** Records provided follows **

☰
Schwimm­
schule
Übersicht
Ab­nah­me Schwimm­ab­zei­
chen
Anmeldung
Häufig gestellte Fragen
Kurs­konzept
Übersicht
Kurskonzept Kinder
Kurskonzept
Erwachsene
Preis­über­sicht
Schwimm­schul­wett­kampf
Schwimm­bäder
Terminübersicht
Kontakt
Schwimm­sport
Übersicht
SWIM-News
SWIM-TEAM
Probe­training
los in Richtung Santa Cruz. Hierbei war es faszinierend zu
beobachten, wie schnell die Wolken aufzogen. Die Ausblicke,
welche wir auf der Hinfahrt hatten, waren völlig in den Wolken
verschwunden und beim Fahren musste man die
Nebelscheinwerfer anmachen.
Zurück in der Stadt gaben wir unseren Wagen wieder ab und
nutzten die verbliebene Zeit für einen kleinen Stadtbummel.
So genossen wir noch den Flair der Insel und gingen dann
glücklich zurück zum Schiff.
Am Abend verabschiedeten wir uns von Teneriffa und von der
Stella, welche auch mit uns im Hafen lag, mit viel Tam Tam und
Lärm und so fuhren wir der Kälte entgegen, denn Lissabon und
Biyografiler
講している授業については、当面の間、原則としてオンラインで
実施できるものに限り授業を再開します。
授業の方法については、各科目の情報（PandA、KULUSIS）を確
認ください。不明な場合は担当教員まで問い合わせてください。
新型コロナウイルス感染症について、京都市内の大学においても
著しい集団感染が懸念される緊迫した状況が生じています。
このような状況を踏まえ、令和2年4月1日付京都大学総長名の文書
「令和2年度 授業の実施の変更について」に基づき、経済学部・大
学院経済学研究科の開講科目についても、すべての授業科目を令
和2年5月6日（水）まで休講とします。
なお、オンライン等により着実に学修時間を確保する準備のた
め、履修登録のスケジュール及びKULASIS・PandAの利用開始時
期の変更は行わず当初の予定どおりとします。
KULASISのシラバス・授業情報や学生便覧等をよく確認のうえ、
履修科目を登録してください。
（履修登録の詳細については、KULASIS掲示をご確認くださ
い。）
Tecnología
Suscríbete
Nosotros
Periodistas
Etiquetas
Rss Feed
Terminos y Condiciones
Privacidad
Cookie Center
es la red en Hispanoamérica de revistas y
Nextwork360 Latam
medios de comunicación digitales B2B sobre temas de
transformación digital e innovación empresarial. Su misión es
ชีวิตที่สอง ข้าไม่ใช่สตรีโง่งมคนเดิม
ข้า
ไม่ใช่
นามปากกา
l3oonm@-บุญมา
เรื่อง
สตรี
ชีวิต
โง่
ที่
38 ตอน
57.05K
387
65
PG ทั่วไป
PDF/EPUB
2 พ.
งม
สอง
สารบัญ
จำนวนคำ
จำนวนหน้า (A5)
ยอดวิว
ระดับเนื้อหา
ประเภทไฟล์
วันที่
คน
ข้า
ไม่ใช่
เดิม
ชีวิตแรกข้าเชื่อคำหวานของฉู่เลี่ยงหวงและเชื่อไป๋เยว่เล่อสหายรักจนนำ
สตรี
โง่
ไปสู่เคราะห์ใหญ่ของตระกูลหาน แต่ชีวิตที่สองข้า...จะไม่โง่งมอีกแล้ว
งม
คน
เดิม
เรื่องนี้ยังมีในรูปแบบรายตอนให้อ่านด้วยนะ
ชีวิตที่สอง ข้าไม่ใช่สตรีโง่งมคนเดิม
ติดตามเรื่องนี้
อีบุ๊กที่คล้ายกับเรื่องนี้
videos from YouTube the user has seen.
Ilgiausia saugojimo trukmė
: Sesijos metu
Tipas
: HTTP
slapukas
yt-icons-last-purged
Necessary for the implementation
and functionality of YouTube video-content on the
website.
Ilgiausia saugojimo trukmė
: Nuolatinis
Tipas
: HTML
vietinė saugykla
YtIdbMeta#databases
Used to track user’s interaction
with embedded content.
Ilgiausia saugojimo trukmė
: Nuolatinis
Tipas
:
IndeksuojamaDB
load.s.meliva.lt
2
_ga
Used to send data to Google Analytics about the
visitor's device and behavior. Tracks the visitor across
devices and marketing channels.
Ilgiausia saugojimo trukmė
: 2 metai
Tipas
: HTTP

** End of Records provided **

▶ **What the task asks**: Reproduce every line of the data above word for word, in the original order, without changing anything.

▶ **Response**:
☰
Schwimm­
schule
Übersicht
Ab­nah­me Schwimm­ab­zei­
chen
Anmeldung
Häufig gestellte Fragen
Kurs­konzept
Übersicht
Kurskonzept Kinder
Kurskonzept
Erwachsene
Preis­über­sicht
Schwimm­schul­wett­kampf
Schwimm­bäder
Terminübersicht
Kontakt
Schwimm­sport
Übersicht
SWIM-News
SWIM-TEAM
Probe­training
los in Richtung Santa Cruz. Hierbei war es faszinierend zu
beobachten, wie schnell die Wolken aufzogen. Die Ausblicke,
welche wir auf der Hinfahrt hatten, waren völlig in den Wolken
verschwunden und beim Fahren musste man die
Nebelscheinwerfer anmachen.
Zurück in der Stadt gaben wir unseren Wagen wieder ab und
nutzten die verbliebene Zeit für einen kleinen Stadtbummel.
So genossen wir noch den Flair der Insel und gingen dann
glücklich zurück zum Schiff.
Am Abend verabschiedeten wir uns von Teneriffa und von der
Stella, welche auch mit uns im Hafen lag, mit viel Tam Tam und
Lärm und so fuhren wir der Kälte entgegen, denn Lissabon und
Biyografiler
講している授業については、当面の間、原則としてオンラインで
実施できるものに限り授業を再開します。
授業の方法については、各科目の情報（PandA、KULUSIS）を確
認ください。不明な場合は担当教員まで問い合わせてください。
新型コロナウイルス感染症について、京都市内の大学においても
著しい集団感染が懸念される緊迫した状況が生じています。
このような状況を踏まえ、令和2年4月1日付京都大学総長名の文書
「令和2年度 授業の実施の変更について」に基づき、経済学部・大
学院経済学研究科の開講科目についても、すべての授業科目を令
和2年5月6日（水）まで休講とします。
なお、オンライン等により着実に学修時間を確保する準備のた
め、履修登録のスケジュール及びKULASIS・PandAの利用開始時
期の変更は行わず当初の予定どおりとします。
KULASISのシラバス・授業情報や学生便覧等をよく確認のうえ、
履修科目を登録してください。
（履修登録の詳細については、KULASIS掲示をご確認くださ
い。）
Tecnología
Suscríbete
Nosotros
Periodistas
Etiquetas
Rss Feed
Terminos y Condiciones
Privacidad
Cookie Center
es la red en Hispanoamérica de revistas y
Nextwork360 Latam
medios de comunicación digitales B2B sobre temas de
transformación digital e innovación empresarial. Su misión es
ชีวิตที่สอง ข้าไม่ใช่สตรีโง่งมคนเดิม
ข้า
ไม่ใช่
นามปากกา
l3oonm@-บุญมา
เรื่อง
สตรี
ชีวิต
โง่
ที่
38 ตอน
57.05K
387
65
PG ทั่วไป
PDF/EPUB
2 พ.
งม
สอง
สารบัญ
จำนวนคำ
จำนวนหน้า (A5)
ยอดวิว
ระดับเนื้อหา
ประเภทไฟล์
วันที่
คน
ข้า
ไม่ใช่
เดิม
ชีวิตแรกข้าเชื่อคำหวานของฉู่เลี่ยงหวงและเชื่อไป๋เยว่เล่อสหายรักจนนำ
สตรี
โง่
ไปสู่เคราะห์ใหญ่ของตระกูลหาน แต่ชีวิตที่สองข้า...จะไม่โง่งมอีกแล้ว
งม
คน
เดิม
เรื่องนี้ยังมีในรูปแบบรายตอนให้อ่านด้วยนะ
ชีวิตที่สอง ข้าไม่ใช่สตรีโง่งมคนเดิม
ติดตามเรื่องนี้
อีบุ๊กที่คล้ายกับเรื่องนี้
videos from YouTube the user has seen.
Ilgiausia saugojimo trukmė
: Sesijos metu
Tipas
: HTTP
slapukas
yt-icons-last-purged
Necessary for the implementation
and functionality of YouTube video-content on the
website.
Ilgiausia saugojimo trukmė
: Nuolatinis
Tipas
: HTML
vietinė saugykla
YtIdbMeta#databases
Used to track user’s interaction
with embedded content.
Ilgiausia saugojimo trukmė
: Nuolatinis
Tipas
:
IndeksuojamaDB
load.s.meliva.lt
2
_ga
Used to send data to Google Analytics about the
visitor's device and behavior. Tracks the visitor across
devices and marketing channels.
Ilgiausia saugojimo trukmė
: 2 metai
Tipas
: HTTP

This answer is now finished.